_WORK INSTRUCTION 1_:
Answer these questions using the passage on Corazon Aquino. Give each answer on its own line, marked with the same letter.
(a) In what year did Cory Aquino marry Benigno Aquino?
(b) How many signatures were presented to Cory urging her to run for president?
(c) Where did Ferdinand Marcos flee when he withdrew from power?
_WORK INSTRUCTION 2_: Carry on the passage on Corazon Aquino from its last sentence.
Top of GIVEN TEXT
Corazon Aquino was the first female president of the Phillipines, and is known for leading the People
Power Revolution in 1986 which restored democracy to the country. She was named TIME’s Woman of
the Year in 1986. Cory Aquino did not aspire to be a politician. In 1955, after graduating from Mount St.
Vincent College in New York City, she married Benigno Aquino (nicknamed “Ninoy”), a young politician.
She supported her husband’s career as he was elected senator, raising 5 children at home. Ninoy Aquino
became a popular, outspoken opponent of Ferdinand Marcos, the dictator who held the presidency
from 1965. In 1972, Ninoy was imprisoned for eight long years, and then exiled to the United States.
Ninoy was finally allowed to return to his homeland in 1983, only to be assassinated the moment he
arrived. Ninoy’s imprisonment, exile, and assassination outraged the people and spurred Ferdinand’s
opposition. The economic problems of the country deteriorated even further, and the government went
further into debt.

After her husband’s assassination, Cory took his place as the leader of the opposition. In 1985, Ferdinand
suddenly announced an election to legitimize his hold on the country. Cory was reluctant to run at first,
but changed her mind after being presented with one million signatures urging her to run for president.

During Cory’s run for president, Ferdinand Marcos derided her with sexist statements, saying she was
“just a woman” whose place was in the bedroom."

Cory just answered: “May the better woman win in this election.”

He also attacked her inexperience in politics. Cory responded by admitting she had “no experience in
cheating, lying to the public, stealing government money, and killing political opponents.”

After the elections were held in February 1986, Marcos was declared the winner. There were numerous
reports of election fraud, and the outcome was condemned by Catholic Bishops’ Conference of the
Philippines and the United States Senate. Ronald Reagan called the the fraud reports “disturbing” in an
official statement.

Cory immediately called for peaceful civil disobedience protests, and for organized strikes and mass
boycotts of the media and businesses owned by Marcos. Filipinos were enthusiastic in their support.
These popular, peaceful demonstrations came to be known as the People Power Revolution. Though
Marcos ordered troops against the thousands of protesters (including whole families and nuns and
priests), not a shot was fired and the troops withdrew and many defected.

By the end of February, Ferdinand Marcos withdrew from power, fleeing to Hawaii, and Cory Aquino
became the President of the Philippines.

Cory’s ascension to the office of president signaled a new era for Filipinos. During the first few months
of her presidency, the Philippines experienced radical changes and reforms. Cory immediately created
a Constitutional Commission in charge of drafting a new constitution, and created the Presidential
Commission on Good Government which went after Marcos’s ill-gotten wealth.
Bottom of GIVEN TEXT
Top of ENTRIES SHOWN
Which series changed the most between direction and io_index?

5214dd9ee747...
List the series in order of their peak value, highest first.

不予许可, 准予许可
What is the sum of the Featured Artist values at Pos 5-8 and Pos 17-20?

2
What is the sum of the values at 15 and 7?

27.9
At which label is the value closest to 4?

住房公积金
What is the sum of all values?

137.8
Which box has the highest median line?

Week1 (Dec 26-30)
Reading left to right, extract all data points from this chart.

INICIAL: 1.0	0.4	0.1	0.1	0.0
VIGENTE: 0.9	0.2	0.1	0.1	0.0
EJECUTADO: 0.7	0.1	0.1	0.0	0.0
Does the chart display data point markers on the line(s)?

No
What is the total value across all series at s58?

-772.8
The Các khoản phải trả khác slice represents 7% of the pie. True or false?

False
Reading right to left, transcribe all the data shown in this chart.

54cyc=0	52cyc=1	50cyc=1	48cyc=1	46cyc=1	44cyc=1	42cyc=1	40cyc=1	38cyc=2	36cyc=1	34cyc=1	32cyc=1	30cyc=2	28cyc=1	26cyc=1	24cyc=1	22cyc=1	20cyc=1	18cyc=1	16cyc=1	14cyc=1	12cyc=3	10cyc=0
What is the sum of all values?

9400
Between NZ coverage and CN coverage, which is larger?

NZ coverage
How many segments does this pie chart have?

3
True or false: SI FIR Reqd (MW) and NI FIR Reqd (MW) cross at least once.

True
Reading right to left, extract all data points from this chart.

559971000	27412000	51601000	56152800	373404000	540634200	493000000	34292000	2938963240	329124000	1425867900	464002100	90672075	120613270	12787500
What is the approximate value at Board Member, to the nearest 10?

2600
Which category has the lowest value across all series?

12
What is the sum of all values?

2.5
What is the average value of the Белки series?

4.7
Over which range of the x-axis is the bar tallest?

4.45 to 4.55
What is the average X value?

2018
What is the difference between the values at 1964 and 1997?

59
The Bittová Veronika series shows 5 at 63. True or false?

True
Bottom of ENTRIES SHOWN
_EXERCISE RESULT 1_:
(a) 1955
(b) One million
(c) Hawaii

_EXERCISE RESULT 2_:
The new Corazon Aquino Administration gave strong emphasis and concern for civil liberties and
human rights, and peace talks with communist insurgents and Muslim secessionists. Cory also focused
on bringing back economic health and confidence. The Aquino administration succeeded in paying off
$4 billion of the country’s outstanding debts.

Cory was also a lifelong member of the Council of Women World Leaders, an international organization
of former and current female heads of state and government that helps to mobilize women world
leaders to take action on issues critical to the leadership, empowerment and development of women.

In 1992, President Aquino strongly declined the requests for her to seek reelection. She wanted to set an
example to both citizens and politicians, in contrast to Ferdinand Marcos, that the presidency is not a
lifetime position. She still remained active in the public eye, however, often voicing her views and
opinions on the pressing political issues.

Cory Aquino passed away in 2009 of cancer. Her death elicited a worldwide reaction, and thousands
attended her wake and funeral. Filipino Catholics called on the Church to have Aquino canonized and
declared as a saint.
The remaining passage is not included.